In a protracted-slump scenario, New York apartment vacancies are expected to rise annually by 260 basis points to 6.5% at the end of this year. Effective rents are projected to decline by 5.8% — a larger decline than four of the five markets on the chart. Similarly, San Francisco vacancies are expected to rise by 285 basis points to 6.9%, but effective rents may fall by as much as 12.3%.
Occupancy rates and rent prices are the key determinants of top-line revenue for commercial real estate owners. Market players will need to carefully monitor these variables.
Nationwide, multifamily vacancies reached 8.1% in early 2009 during the Great Recession. We project the vacancy rate will hit that level again only if a severe, prolonged recession occurs.

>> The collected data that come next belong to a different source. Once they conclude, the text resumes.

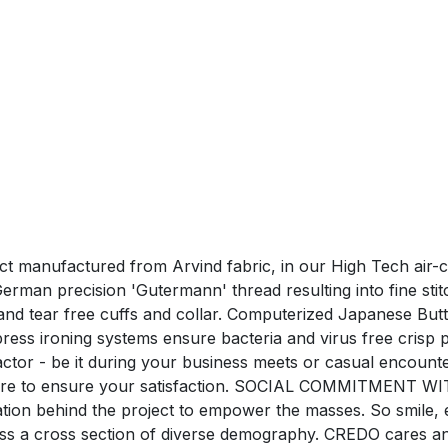
duct manufactured from Arvind fabric, in our High Tech air-
man precision 'Gutermann' thread resulting into fine stitchi
nd tear free cuffs and collar. Computerized Japanese Butt
ress ironing systems ensure bacteria and virus free c
tor - be it during your business meets or casual encounte
care to ensure your satisfaction. SOCIAL COMMITMENT WI
ration behind the project to empower the masses. So smile,
oss a cross section of diverse demography. CREDO cares a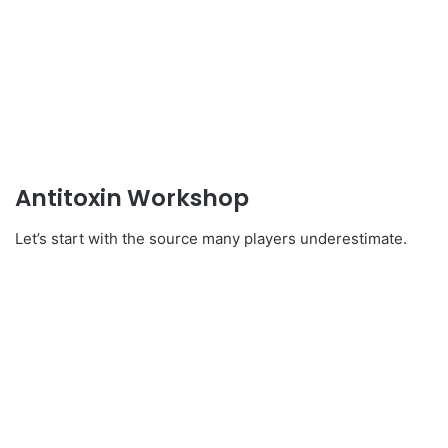
Antitoxin Workshop
Let’s start with the source many players underestimate.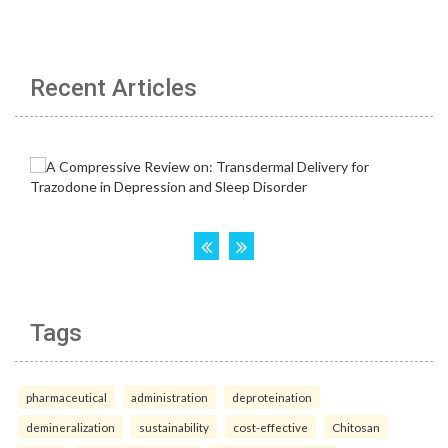
Recent Articles
Tags
pharmaceutical
administration
deproteination
demineralization
sustainability
cost-effective
Chitosan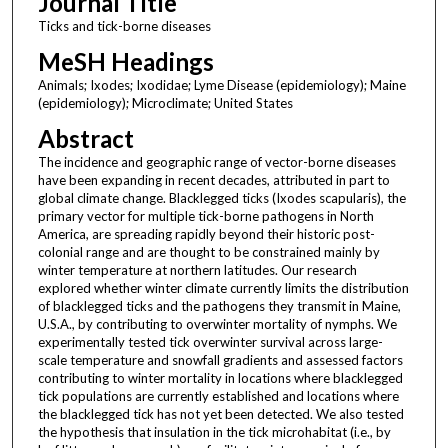
Journal Title
Ticks and tick-borne diseases
MeSH Headings
Animals; Ixodes; Ixodidae; Lyme Disease (epidemiology); Maine
(epidemiology); Microclimate; United States
Abstract
The incidence and geographic range of vector-borne diseases
have been expanding in recent decades, attributed in part to
global climate change. Blacklegged ticks (Ixodes scapularis), the
primary vector for multiple tick-borne pathogens in North
America, are spreading rapidly beyond their historic post-
colonial range and are thought to be constrained mainly by
winter temperature at northern latitudes. Our research
explored whether winter climate currently limits the distribution
of blacklegged ticks and the pathogens they transmit in Maine,
U.S.A., by contributing to overwinter mortality of nymphs. We
experimentally tested tick overwinter survival across large-
scale temperature and snowfall gradients and assessed factors
contributing to winter mortality in locations where blacklegged
tick populations are currently established and locations where
the blacklegged tick has not yet been detected. We also tested
the hypothesis that insulation in the tick microhabitat (i.e., by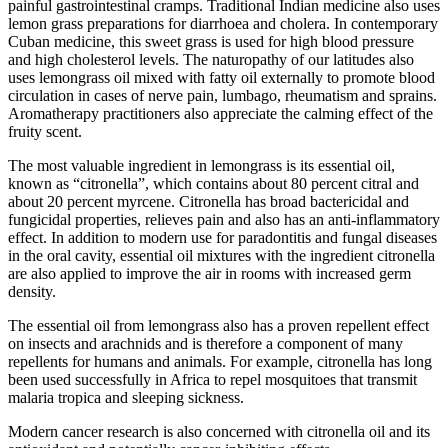
painful gastrointestinal cramps. Traditional Indian medicine also uses
lemon grass preparations for diarrhoea and cholera. In contemporary
Cuban medicine, this sweet grass is used for high blood pressure
and high cholesterol levels. The naturopathy of our latitudes also
uses lemongrass oil mixed with fatty oil externally to promote blood
circulation in cases of nerve pain, lumbago, rheumatism and sprains.
Aromatherapy practitioners also appreciate the calming effect of the
fruity scent.
The most valuable ingredient in lemongrass is its essential oil,
known as “citronella”, which contains about 80 percent citral and
about 20 percent myrcene. Citronella has broad bactericidal and
fungicidal properties, relieves pain and also has an anti-inflammatory
effect. In addition to modern use for paradontitis and fungal diseases
in the oral cavity, essential oil mixtures with the ingredient citronella
are also applied to improve the air in rooms with increased germ
density.
The essential oil from lemongrass also has a proven repellent effect
on insects and arachnids and is therefore a component of many
repellents for humans and animals. For example, citronella has long
been used successfully in Africa to repel mosquitoes that transmit
malaria tropica and sleeping sickness.
Modern cancer research is also concerned with citronella oil and its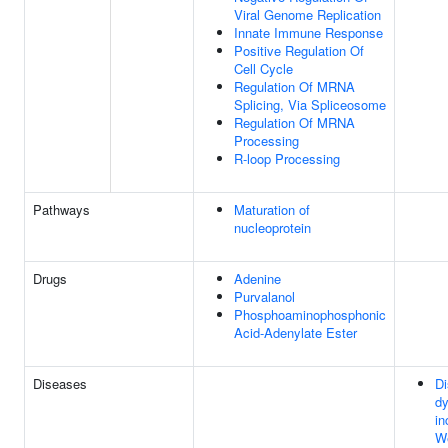
Viral Genome Replication
Innate Immune Response
Positive Regulation Of
Cell Cycle
Regulation Of MRNA
Splicing, Via Spliceosome
Regulation Of MRNA
Processing
R-loop Processing
Pathways
Maturation of
nucleoprotein
Drugs
Adenine
Purvalanol
Phosphoaminophosphonic
Acid-Adenylate Ester
Diseases
Di
dy
in
We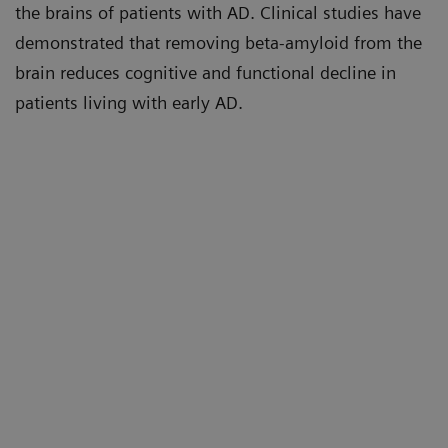
the brains of patients with AD. Clinical studies have
demonstrated that removing beta-amyloid from the
brain reduces cognitive and functional decline in
patients living with early AD.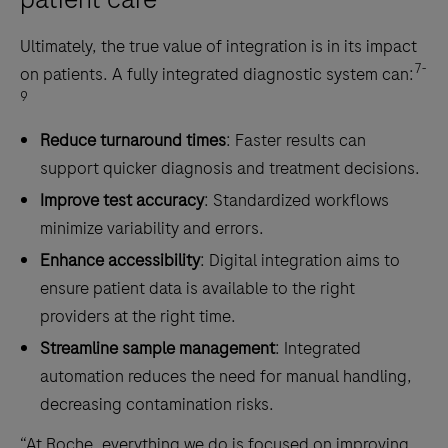
Ultimately, the true value of integration is in its impact
7-
on patients. A fully integrated diagnostic system can:
9
Reduce turnaround times
: Faster results can
support quicker diagnosis and treatment decisions.
Improve test accuracy
: Standardized workflows
minimize variability and errors.
Enhance accessibility
: Digital integration aims to
ensure patient data is available to the right
providers at the right time.
Streamline sample management
: Integrated
automation reduces the need for manual handling,
decreasing contamination risks.
“At Roche, everything we do is focused on improving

The multifamily sector has performed well over the past decade and vacancies dropped to near-record lows. Thus, the vacancy rate is starting from a lower base in this economic cycle relative to 2006-2007, when apartment vacancies began rising in response to the housing-market bust. U.S. apartment vacancies were at 4.7% at the end of 2019, but the Great Recession began with a rate of 5.7%.

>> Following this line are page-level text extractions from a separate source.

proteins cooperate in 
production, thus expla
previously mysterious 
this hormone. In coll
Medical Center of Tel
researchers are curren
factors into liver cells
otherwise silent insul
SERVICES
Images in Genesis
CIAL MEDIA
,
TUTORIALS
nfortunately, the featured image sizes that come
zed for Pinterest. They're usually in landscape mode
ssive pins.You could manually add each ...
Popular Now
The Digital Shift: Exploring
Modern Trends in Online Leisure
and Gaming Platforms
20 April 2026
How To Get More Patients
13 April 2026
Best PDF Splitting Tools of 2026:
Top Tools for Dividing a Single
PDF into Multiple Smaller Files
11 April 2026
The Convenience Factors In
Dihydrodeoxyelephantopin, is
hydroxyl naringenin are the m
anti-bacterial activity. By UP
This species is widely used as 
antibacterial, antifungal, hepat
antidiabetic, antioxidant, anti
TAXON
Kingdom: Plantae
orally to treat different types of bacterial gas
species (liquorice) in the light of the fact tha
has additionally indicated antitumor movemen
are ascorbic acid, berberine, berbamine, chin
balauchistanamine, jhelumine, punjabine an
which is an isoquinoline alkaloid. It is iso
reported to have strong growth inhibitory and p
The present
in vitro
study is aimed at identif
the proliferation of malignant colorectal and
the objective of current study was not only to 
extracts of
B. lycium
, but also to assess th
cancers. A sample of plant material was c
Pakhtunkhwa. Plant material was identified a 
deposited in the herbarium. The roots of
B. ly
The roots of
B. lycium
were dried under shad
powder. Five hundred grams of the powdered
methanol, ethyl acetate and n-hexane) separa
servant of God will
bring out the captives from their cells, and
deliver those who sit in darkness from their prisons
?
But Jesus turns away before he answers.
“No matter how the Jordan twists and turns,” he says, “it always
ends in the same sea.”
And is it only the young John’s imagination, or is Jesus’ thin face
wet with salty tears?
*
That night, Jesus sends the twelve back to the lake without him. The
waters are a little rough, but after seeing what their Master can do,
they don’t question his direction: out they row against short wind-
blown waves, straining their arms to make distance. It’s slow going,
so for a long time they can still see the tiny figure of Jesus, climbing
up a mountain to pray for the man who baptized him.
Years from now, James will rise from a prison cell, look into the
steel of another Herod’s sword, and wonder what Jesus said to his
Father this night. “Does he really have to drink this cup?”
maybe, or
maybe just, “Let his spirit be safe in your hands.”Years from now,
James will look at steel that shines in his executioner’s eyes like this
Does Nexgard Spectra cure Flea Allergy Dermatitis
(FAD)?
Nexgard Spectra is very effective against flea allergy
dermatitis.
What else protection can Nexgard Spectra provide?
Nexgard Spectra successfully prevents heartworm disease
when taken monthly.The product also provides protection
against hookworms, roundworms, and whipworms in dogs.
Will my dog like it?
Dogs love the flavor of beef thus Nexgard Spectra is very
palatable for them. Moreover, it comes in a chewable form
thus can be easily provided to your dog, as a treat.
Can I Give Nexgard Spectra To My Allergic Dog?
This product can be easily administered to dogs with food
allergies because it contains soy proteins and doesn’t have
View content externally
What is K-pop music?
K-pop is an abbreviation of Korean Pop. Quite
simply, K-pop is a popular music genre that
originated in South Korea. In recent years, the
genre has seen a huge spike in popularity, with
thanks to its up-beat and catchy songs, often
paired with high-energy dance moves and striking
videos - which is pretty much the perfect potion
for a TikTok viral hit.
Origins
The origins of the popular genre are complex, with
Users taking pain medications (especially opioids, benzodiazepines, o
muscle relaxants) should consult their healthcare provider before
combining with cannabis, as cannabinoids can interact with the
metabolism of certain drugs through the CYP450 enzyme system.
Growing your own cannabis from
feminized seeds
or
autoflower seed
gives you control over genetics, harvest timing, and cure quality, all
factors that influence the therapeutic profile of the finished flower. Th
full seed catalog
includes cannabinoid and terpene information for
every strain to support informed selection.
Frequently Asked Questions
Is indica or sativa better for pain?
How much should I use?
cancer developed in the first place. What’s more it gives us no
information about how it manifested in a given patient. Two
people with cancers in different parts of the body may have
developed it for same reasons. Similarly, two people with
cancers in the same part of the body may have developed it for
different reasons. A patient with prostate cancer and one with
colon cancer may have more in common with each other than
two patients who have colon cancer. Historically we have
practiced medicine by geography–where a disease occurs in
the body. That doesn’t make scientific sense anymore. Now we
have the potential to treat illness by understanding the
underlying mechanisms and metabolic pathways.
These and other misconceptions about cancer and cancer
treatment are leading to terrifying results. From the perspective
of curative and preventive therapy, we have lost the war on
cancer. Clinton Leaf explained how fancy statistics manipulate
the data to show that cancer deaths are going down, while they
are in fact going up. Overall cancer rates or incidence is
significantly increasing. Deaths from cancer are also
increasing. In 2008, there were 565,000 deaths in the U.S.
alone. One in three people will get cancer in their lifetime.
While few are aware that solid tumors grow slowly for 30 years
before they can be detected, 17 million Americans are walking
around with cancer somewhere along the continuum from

Preliminary first-quarter 2020 data had yet to show significant distress for multifamily fundamentals, given that widespread shelter-in-place rules due to the pandemic weren’t implemented until mid-March. With many places enacting eviction-moratorium policies during the crisis, occupancy rates may in fact remain stable in the near term. But if tens of millions of Americans lose their jobs — and if the unemployment rate stays relatively high — then multifamily will not escape unscathed.